Antes de tratarmos de Baywatch é preciso que deixemos alguns parâmetros de nossa avaliação bem claros. Ninguém aqui está cobrando que Baywatch traga reflexões profundas sobre a existência humana ou sobre os atuais conflitos políticos e sociais do mundo, tampouco que seu diretor Seth Gordon (do irregular Quero Matar Meu Chefe) demonstre sinais em seu filme de que seu cinema possui paralelos com os de um Jean-Luc Godard ou Stanley Kubrick da vida. Olhamos para Baywatch a partir das demandas que o próprio filme acaba chamando para si.
A expectativa que tivemos desde os primeiros trailers era a de que Baywatch fizesse justiça aos predicados do tipo de cinema ao qual si vinculou, um tipo de comédia que, tal qual a série homônima dos anos de 1990, não tinha compromisso algum com a seriedade, oferecendo ao espectador um autêntico besteirol americano. Não que o diretor Seth Gordon, os roteiristas e seu elenco não nos consiga oferecer esse tipo de entretenimento, em partes localizadas da projeção eles conseguem, mas, por uma estranha razão, essa transposição “tardia” do seriado para as telonas em outros tantos momentos parece esquecer do seu pacto inicial com o espectador e assume contornos mais sisudos, transformando-se ocasionalmente em um filme de ação/ espionagem e não em uma comédia de ação, como seria mais apropriado.
Em Baywatch, Dwayne Johnson dá vida a Mitch um salva-vidas que se dedica ao seu trabalho em funções que vão além da sua obrigação. Além de ficar vigilante com as atividades dos banhistas, Mitch se preocupa em manter sua zona de atuação o mais afastada possível de atividades ilícitas. Em suas missões, o salva-vidas conta com uma equipe bem treinada e que se articula em diversas frentes para manter a ordem na baía (sério, não deveríamos encarar com seriedade uma premissa dessas). A rotina do grupo é abalada com a chegada de um novo salva-vidas, o ex-atleta olímpico Matt Brody, interpretado por Zac Efron. Mesmo com dificuldade para se adaptar à rotina do grupo, Brody acaba se tornando parceiro de Mitch na investigação de um esquema de tráfico de drogas que tem se proliferado na região.

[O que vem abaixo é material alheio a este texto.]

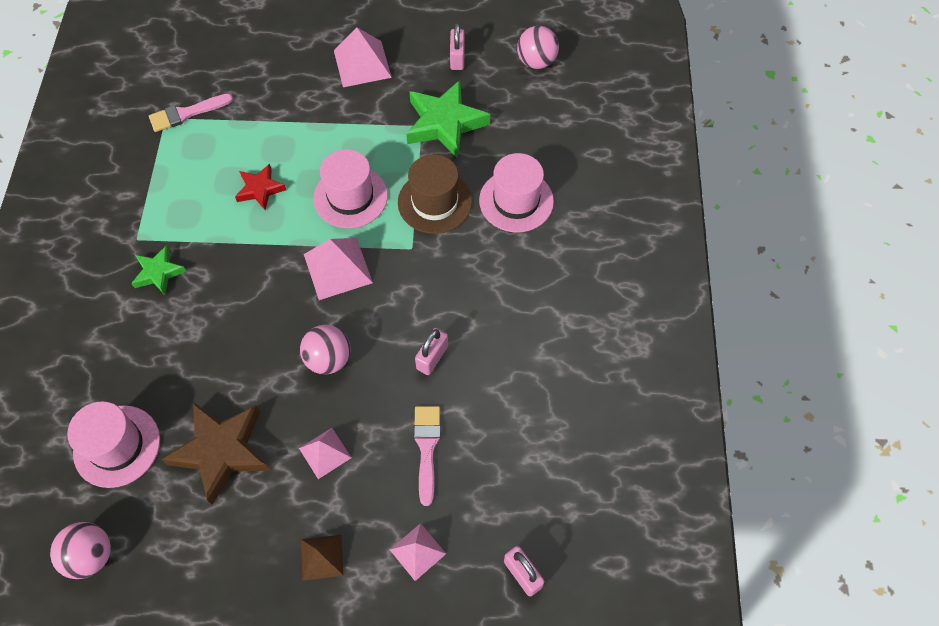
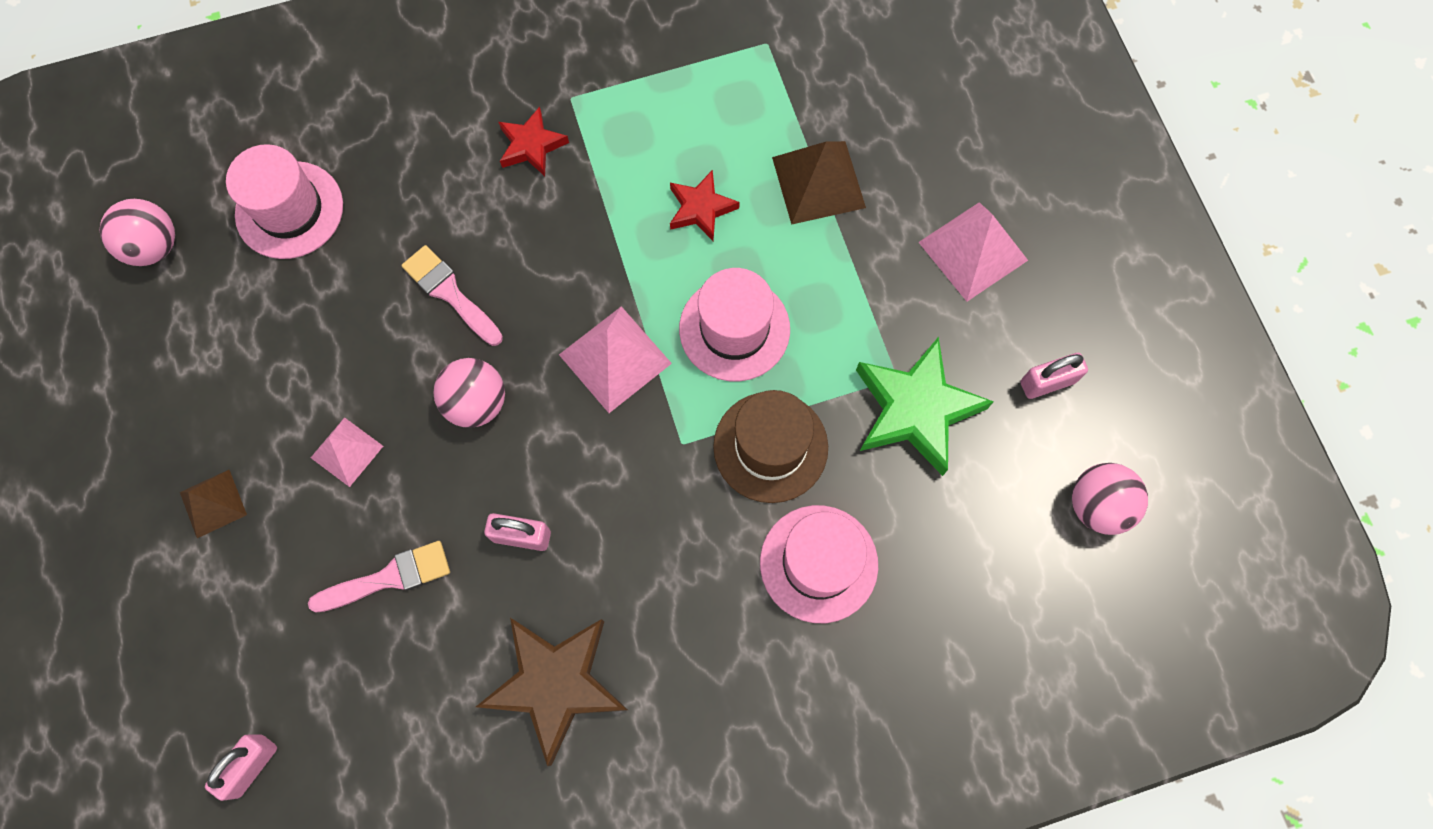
camera: 70 degrees right, 10 degrees up
green star [131,245,187,295] -> red star [498,107,569,176]
pink brush [149,93,233,132] -> pink brush moved to [402,245,503,346]
brown star [161,402,271,505] -> brown star moved to [476,618,628,766]
pink pyramid [390,523,446,581] -> none
none -> brown pyramid [772,141,866,225]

A estranha execução de Gordon em Baywatch parece situá-lo num lugar de vacilação. A impressão que o filme por vezes nos dá é a de que o diretor não deixou o seu humor adolescente conduzir a história, tratando o besteirol com uma timidez. Oras, se Baywatch apela para a escatologia e muitas vezes para a autorreferência, fazendo piada das marcas esdrúxulas do seriado (da icônica câmera lenta para a C.J. de Pamela Anderson ao estranhamento causado pelo fato de uma equipe de salva-vidas se envolver em tramas policiais) não dá para entender as razões que fizeram Gordon deixar de investir de maneira mais extrema nesse caminho, reservando um espaço desnecessário ao desenrolar de uma trama investigativa que não acrescenta em nada à experiência do espectador. Gordon desperdiça uma potencial química entre Dwayne Johnson e Zac Efron, que é perceptível e que em diversos momentos sustenta o filme, para desenvolver arcos narrativos de redenção para o segundo e neutralizar a veia cômica involuntária do primeiro.
Assim, o que fica de Baywatch é a sensação de oportunidade desperdiçada. Todas as peças parecem estar no lugar para fazer uma engrenagem interessante funcionar, mas seu realizador tem receios e recua demais não percebendo a demanda real do projeto. Por não ter ido ao extremo na premissa que o próprio filme propõe, a de não ter compromisso algum com filtros e normas de “boa conduta” e rir dos seus próprios absurdos, Baywatch fica num meio termo que não lhe favorece. O filme é divertido e tem bons insights na sua adaptação, sobretudo quando investe no diálogo com as referências do seriado, mas insiste em uma timidez no tratamento desse tom que faz o espectador ficar completamente indiferente ao seu resultado final.